FilePathsBase.jl icon indicating copy to clipboard operation
FilePathsBase.jl copied to clipboard

Idea: RelativePath as own type, independent from other details

Open oxinabox opened this issue 4 years ago • 8 comments

Conceptually, under this proposal we seperate the details of a protocal specific path as part of a abolute path (e.g. PosixPath, S3Path, FTPPath etc), from the simpiler relative path which can be more protocol agnostic.

AbsolutePaths would hold the protocol, have roots, hold config etc. A RelativePath would be agnostic to the details of given types, and it would only have relelvent contraints (if any) imposed upon when joinpath was done.

RelativePaths could be used across protocols for example one could copy a file with its folder structure by splitting out a relative path of a local file, and then joining it to the remote location path.

Logically one probably should only actually be able to open an AbsolutePath. One option is for some or all operations to take a RelativePath and do join(cwd(), relpath). Doing this always means probably might mean RelativePath <: SystemPath.

One advantages include that we could automatically know that S3Path("bucket") means "s3://bucket/", since there is no such thing as a relative S3Path.

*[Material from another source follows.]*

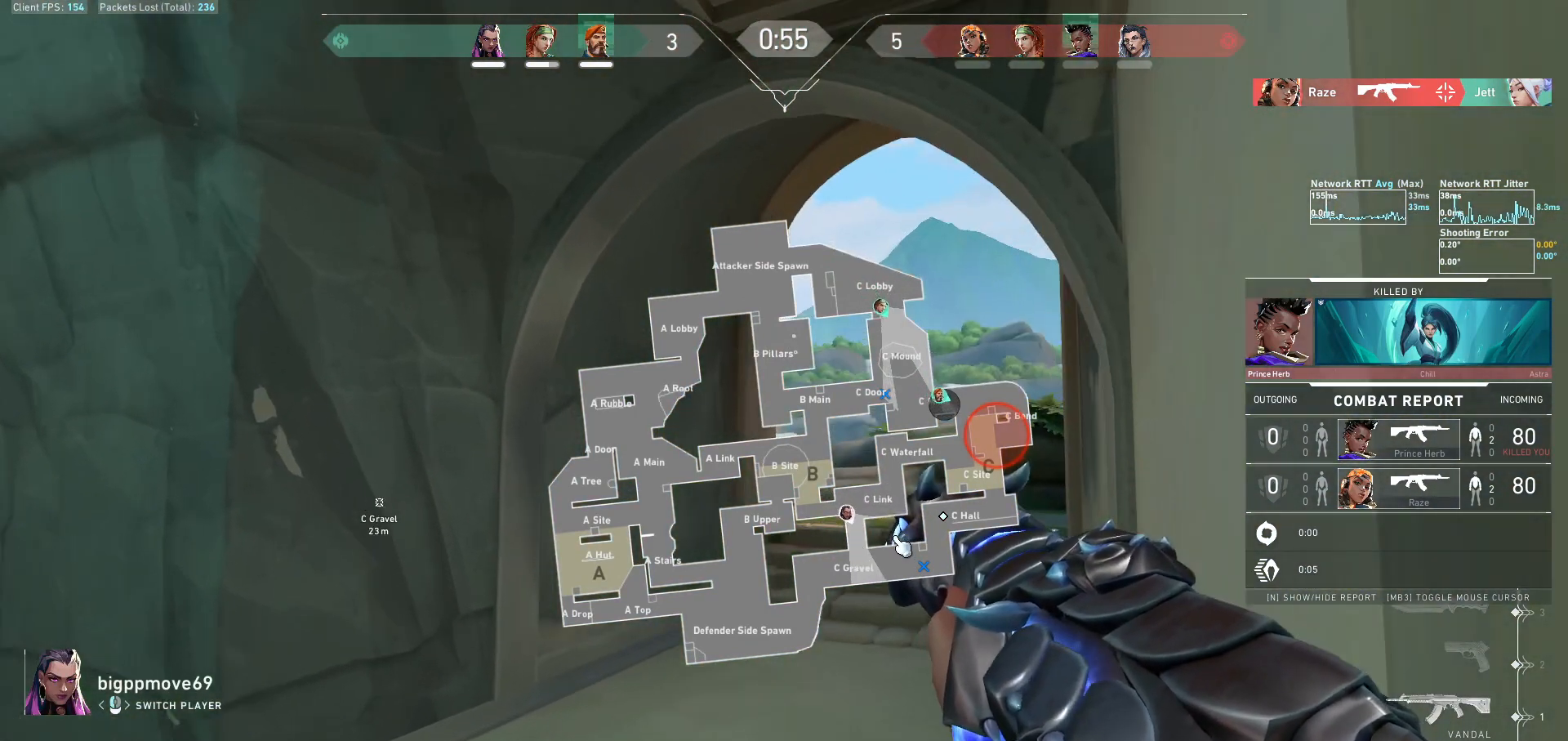
{"keys": [], "mouse": [], "events": []}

Further we will get to forbid at dispatch time calls to joinopath(::Any, ::AbsolutePath), and don't have to worry about how to handle nonsense like joinpath(p"s3://foo/bar/", p"s3://foo/zap/") In the Haskell path library, the authors seperate abolute and relative paths, and it helped a lot in terms of type-safty. Julia is not a language where that kind of type-safty really works out, since not ahead of time compiled. But I do thinkt it might provide lot of clarity to the code.

I think not having this distinction is what made this https://github.com/rofinn/FilePathsBase.jl/pull/63 and https://github.com/JuliaCloud/AWSS3.jl/pull/74/ feel odd

This is related to https://github.com/rofinn/FilePathsBase.jl/issues/71 but is a bit less of a wild idea. It is probably mutually exclusive with that idea.

oxinabox avatar Apr 06 '20 13:04 oxinabox

don't have to worry about how to handle nonsense like joinpath(p"s3://foo/bar/", p"s3://foo/zap/")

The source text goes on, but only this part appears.